SINGAPORE (Feb 7): The 2017 film by Angelina Jolie – First They Killed My Father – captures the plight of a Cambodian family during the reign of the Communist Party of Kampuchea (CPK), or better known as the Khmer Rouge. Millions died under the regime which lasted from 1975 to 1979. One of them was James Bun Yong Roeun’s father.
Growing up, Roeun and his five siblings endured a life scarred by bloodshed and deprivation. Yet, he shows little bitterness when asked about the past. Instead, the 43-year-old tour guide turned bed and breakfast (B&B) owner channels his energy into welcoming tourists to his popular homestay in Siem Reap, immersing them in Khmer family life and the spectacle that is Angkor Wat, the largest religious monument in the world.
He has also spearheaded a groundup effort to build a school in Phoumi Thnot, a village 15km outside Siem Reap. The village is home to some 176 families, most of whom work in construction earning just US$10 a day. Children play barefoot among discarded tyres with little access to education. “There are no schools within 10km around here,” Roeun says.
In 2018, he turned to crowdfunding and private donations to set up the school. Roeun has since raised US$15,000 for his Learning to Share Centre from donors all over the world, many of whom he befriended through his homestay and his time as a tour guide. Due to be completed by end February, the school will serve over 70 children ranging in age from five to 15 years. “I built the school because in my early childhood, I had no opportunity to attend school,” he adds. He believes that only education can break the cycle of poverty in Cambodia.
I met Roeun 15 years ago on my first trip to Siem Reap with my husband. Rolling our bags into the arrival hall, Roeun approached us, offering to be our guide. Over the next week, he impressed us with his encyclopedic knowledge of the temples, weaving history, folklore and archaeology to bring to life the chronicles behind the bas-reliefs and sculptures. He even introduced us to amok fish – a Cambodian culinary treasure – and gave us a window into the strength of his Buddhist faith.
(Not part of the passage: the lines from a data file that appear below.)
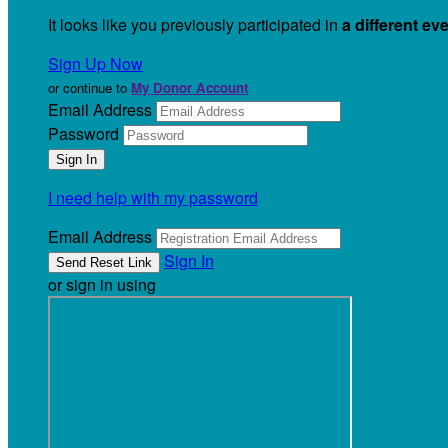
It looks like you previously participated in
a different ev
Sign Up Now
or continue to
My Donor Account
Email Address
Password
I need help with my password
Email Address
Sign In
or sign in using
After completing school, Roeun joined a monastery where he learnt ascetic discipline as well as English from the monks. He then decided to become a teacher, a vocation he enjoyed tremendously. When tourism began taking off in 2002, he answered a call by the state for Khmers who could speak foreign languages. He got licensed as a guide and went on to carve a stellar reputation, even winning bronze (third place) in the 2014 Wanderlust World Guide Awards. “When I first got the email, I thought it was a scam,” he says. The organisers flew him to London to receive the GBP1,000 prize.
By the next year, he had saved up enough to build a house big enough for his extended family as well as guests. Bunyong Homestay, a mix of traditional Khmer and French colonial styles, opened in July 2015 and has consistently ranked among the top five B&Bs in Siem Reap. Guests rave about his hospitality, authenticity and the Khmer meals cooked by his wife and mother. Next to the house, Roeun has built a classroom where youths from the nearby slums can come for free English and computer classes in the evenings.
Helping Cambodians break free from poverty is also the impetus behind Golden Silk. A working silk farm, it was set up by Sophea Pheach in 2002 to revive an age old artisanal weaving tradition while providing jobs for orphans and underprivileged women from the countryside. Pheach, whose family was exiled to France when the Khmer Rouge seized power, returned to her homeland in 1988 to volunteer at the refugee camps located along the Thai border.
Golden Silk is a veritable labour of love. Pheach shows us how the yellow silk worms, an indigenous and very rare species that produces extremely fine, gilded threads, are painstakingly bred and fed organic mulberry leaves. Yields are low but the silk has thermal regulating properties and feels like cotton, she says. In the past, the silk was only worn by Cambodia’s royal family and dignitaries.
The fibres are woven by hand on traditional wooden looms and it takes at least six months and prodigious work to make just 200 to 300g of fabric. But Pheach is undeterred. “I want to preserve our heritage while helping people,” she says. “It’s my life’s work.” The non-profit venture, which employs 100 staff, conducts tours at US$10 per person (by appointment at www.goldensilk.net).
On our fourth trip to Siem Reap, we decided to venture beyond Angkor Wat. At Phnom Kulen – a dusty, bumpy two hour drive away – we catch a sight of the national park’s cascading waterfalls. The mountainous area is a sacred spot for Cambodians and is home to an enormous reclining Buddha carved out of sandstone and a river with fertility symbols etched into its rocks.
At the Apopo Visitor Centre, our spirits are shaken by the horrors of landmines. Three decades of war has left Cambodia with a severe landmine problem and one of the highest amputee rates in the world. But our spirits are lifted again when we see how giant African rats – too light to set off landmines – are trained to sniff out explosives. Much more effective than metal detectors, these rodents are true heroes, saving limbs and lives. And in their own way, people like Roeun and Pheach are also heroes to their communities, empowering their fellow Cambodians to rise beyond adversity and build better lives.